Back in the day, Bickles Hobbies and Toys in Logansport, IN had a tubby. This is a town of under 20,000 people and it had a tubby! I saw my first Lancer body there as well! I lived about an hour away and it was a treat to go there and rent track time with a couple of friends. My home town was set for cars and parts but didn't have a HO track. It did have a pair of 1:24 tracks until the dark times. Kokomo had three shops that carried *extensive* slot car parts plus a T-Way that sold Aurora cars on the cheap. My first track set came from there with $20 of Christmas funds from my older step-sister. 

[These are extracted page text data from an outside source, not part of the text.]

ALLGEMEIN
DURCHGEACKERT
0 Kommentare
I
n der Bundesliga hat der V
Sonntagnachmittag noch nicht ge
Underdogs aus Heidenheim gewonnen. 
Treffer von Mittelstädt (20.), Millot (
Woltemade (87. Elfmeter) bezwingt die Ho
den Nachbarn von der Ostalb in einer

Anyway, running on the tub track is a memory that lives todday. :hat:


----------



## Marty (Oct 20, 1999)

My 1st Tubbie experience was at Slot & Wing Hobby in Rantual(sp?), IL. My then Brother-in-Law was stationed at the AFB there. I would ride in with him to work, he would drop me off at the hobby shop and pick me up when he went home! That is where I bought my first Specialty chassis car, the yellow coupe.

My next time was SEVERAL years later when my friend and Tubbie business partner got his. I was hooked. A couple years later I bought mine.

Marty


----------



## Dyno Dom (May 26, 2007)

The Aurora Raceway Center in West Hemp. had 2 six lane tubs in front window. One was yellow & the other orange. The Raceway had 6 comm'l.
1/24th tracks on two levels. When we were out of money from parts counter,
large scale track time & snacks-No problem! Racing on the tubs was Free!


----------



## bobhch (Apr 22, 2007)

roadrner said:


> Heck with the Tubby, I want one of those Gotham Cruisers from '66.
> 
> rr


I want both....


----------